Strawberry farmers in Nova Scotia are expecting a much better season this year after a stubborn virus threatened the province’s $17-million per year industry.

The virus — the result of two known viruses combining into a new, complex form — is spread by the strawberry aphid. The strawberry aphid is a small, soft bodied insect that siphons plant sap.

The virus weakens plants to the point where the berries themselves are undesirably small, or the plant fails to produce berries altogether.


The strawberry export business is worth millions to Nova Scotia farmers. (Pam Berman/CBC)

In response to the outbreak last year, farmers plowed under almost a third of Nova Scotia's productive strawberry fields that had been badly damaged.

John Lewis, a horticulturist with Kentville-based Perennia, says he thought it would take three to five years to bounce back.

But Lewis says he's pleasantly surprised.  

“The fields that I’m seeing this spring is the best they’ve looked in a long time. I compare that to what I was seeing last spring — it’s just like day and night. I’m certainly optimistic and I sense the industry has renewed optimism. I’m really looking forward to having a good harvest this year,” he said.

Lewis says the number of acres in production is down by 20 per cent.  However, he expects the number of berries to make it to market to be normal. 

Curtis Millen farms more than 40 hectares near Great Village, N.S. Last year he had to rip up all of his strawberry plants and start over.

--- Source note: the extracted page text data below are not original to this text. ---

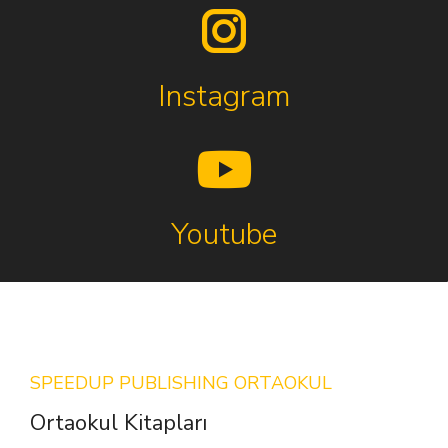
Instagram
Youtube
SPEEDUP PUBLISHING ORTAOKUL
Ortaokul Kitapları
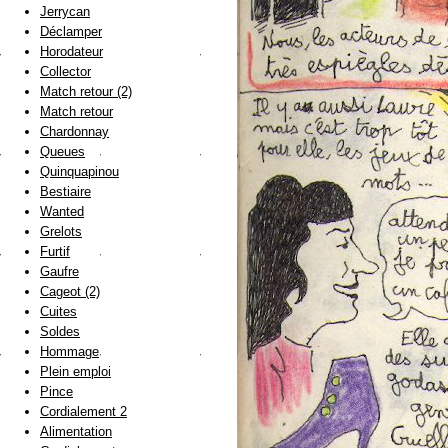
Jerrycan
Déclamper
Horodateur
Collector
Match retour (2)
Match retour
Chardonnay
Queues
Quinquapinou
Bestiaire
Wanted
Grelots
Furtif
Gaufre
Cageot (2)
Cuites
Soldes
Hommage
Plein emploi
Pince
Cordialement 2
Alimentation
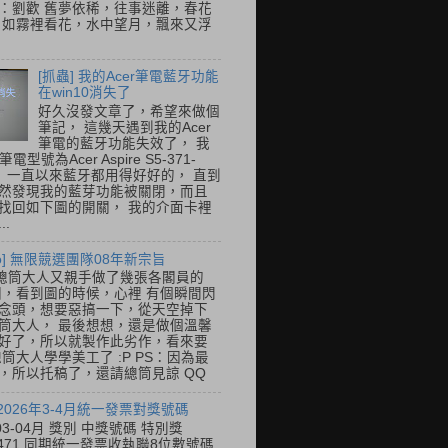
：劉歡 舊夢依稀，往事迷離，春花
 如霧裡看花，水中望月，飄來又浮
[抓蟲] 我的Acer筆電藍牙功能
在win10消失了
好久沒發文章了，希望來做個
筆記， 這幾天遇到我的Acer
筆電的藍牙功能失效了， 我
筆電型號為Acer Aspire S5-371-
E， 一直以來藍牙都用得好好的， 直到
然發現我的藍芽功能被關閉，而且
找回如下圖的開關， 我的介面卡裡
..
so] 無限競選團隊08年新宗旨
總筒大人又親手做了幾張各閣員的
o圖，看到圖的時候，心裡 有個瞬間閃
念頭，想要惡搞一下，從天空掉下
筒大人， 最後想想，還是做個溫馨
好了，所以就製作此劣作，看來要
總筒大人學學美工了 :P PS：因為最
，所以托稿了，還請總筒見諒 QQ
 2026年3-4月統一發票對獎號碼
03-04月 獎別 中獎號碼 特別獎
31471 同期統一發票收執聯8位數號碼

“We had a lot of dwarfing of the leaves and the plants wouldn't grow. In our case it wasn't worth it to even attempt to try to harvest,” he said.

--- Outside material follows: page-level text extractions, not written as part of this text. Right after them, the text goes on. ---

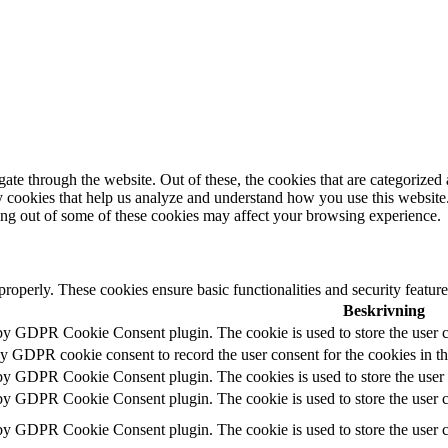
e through the website. Out of these, the cookies that are categorized a
rty cookies that help us analyze and understand how you use this websit
ting out of some of these cookies may affect your browsing experience.
 properly. These cookies ensure basic functionalities and security featu
Beskrivning
 by GDPR Cookie Consent plugin. The cookie is used to store the user c
by GDPR cookie consent to record the user consent for the cookies in t
 by GDPR Cookie Consent plugin. The cookies is used to store the user 
 by GDPR Cookie Consent plugin. The cookie is used to store the user co
 by GDPR Cookie Consent plugin. The cookie is used to store the user c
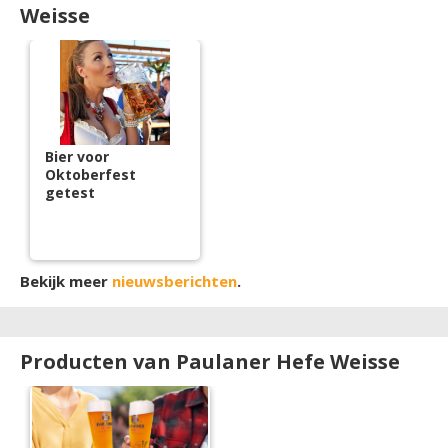
Weisse
Bier voor
Oktoberfest
getest
Bekijk meer
nieuwsberichten
.
Producten van Paulaner Hefe Weisse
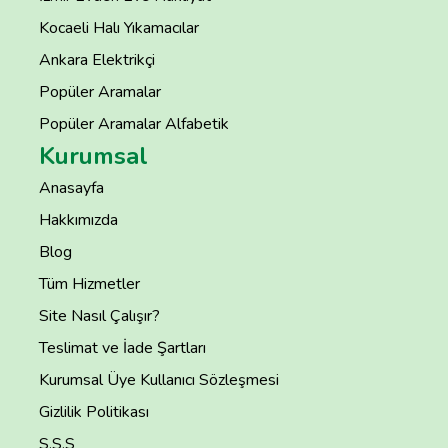
Kocaeli Halı Yıkamacılar
Ankara Elektrikçi
Popüler Aramalar
Popüler Aramalar Alfabetik
Kurumsal
Anasayfa
Hakkımızda
Blog
Tüm Hizmetler
Site Nasıl Çalışır?
Teslimat ve İade Şartları
Kurumsal Üye Kullanıcı Sözleşmesi
Gizlilik Politikası
S.S.S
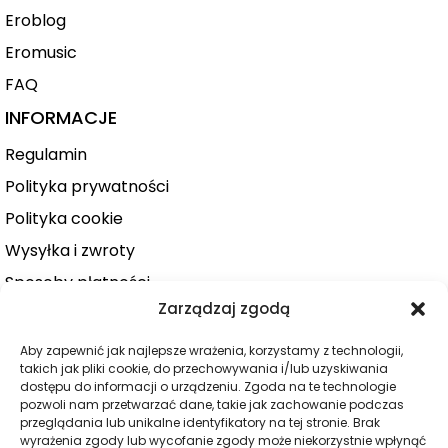
Eroblog
Eromusic
FAQ
INFORMACJE
Regulamin
Polityka prywatności
Polityka cookie
Wysyłka i zwroty
Sposoby płatności
Zarządzaj zgodą
Konto użytkownika
Zamówienie
Aby zapewnić jak najlepsze wrażenia, korzystamy z technologii,
takich jak pliki cookie, do przechowywania i/lub uzyskiwania
KATEGORIE
dostępu do informacji o urządzeniu. Zgoda na te technologie
pozwoli nam przetwarzać dane, takie jak zachowanie podczas
Dla niej
przeglądania lub unikalne identyfikatory na tej stronie. Brak
wyrażenia zgody lub wycofanie zgody może niekorzystnie wpłynąć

The fat, red berries in Millen's fields just one year later are a happy surprise.  

“Back to normal for us anyway,” he said.

The virus was long present in Nova Scotia at extremely low levels and only exploded recently along with the strawberry aphid that spreads the infection.

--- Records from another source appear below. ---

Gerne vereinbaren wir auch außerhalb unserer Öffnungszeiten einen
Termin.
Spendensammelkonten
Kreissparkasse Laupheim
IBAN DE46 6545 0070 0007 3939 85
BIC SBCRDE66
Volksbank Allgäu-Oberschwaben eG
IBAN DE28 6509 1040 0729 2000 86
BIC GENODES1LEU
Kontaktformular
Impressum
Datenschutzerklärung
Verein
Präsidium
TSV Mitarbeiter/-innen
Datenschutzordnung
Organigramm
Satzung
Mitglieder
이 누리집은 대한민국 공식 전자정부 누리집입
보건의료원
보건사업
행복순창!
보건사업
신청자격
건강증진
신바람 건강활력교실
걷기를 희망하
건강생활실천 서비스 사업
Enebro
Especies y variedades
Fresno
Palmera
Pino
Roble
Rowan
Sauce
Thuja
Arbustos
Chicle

Last year, horticulturists urged farmers to get rid of the infected plants and replace them with ones more rigorously tested.  

A new aphid monitoring program now lets farmers know when they should use insecticides.

But Millen says farmers will have to stay on top of aphids and the viruses to order the chaos of last season.  

In August, the Nova Scotia government announced it would provide up to $2.3 million in loans to help farmers. Some farmers were critical of the announcement, saying that was far to little to make a difference.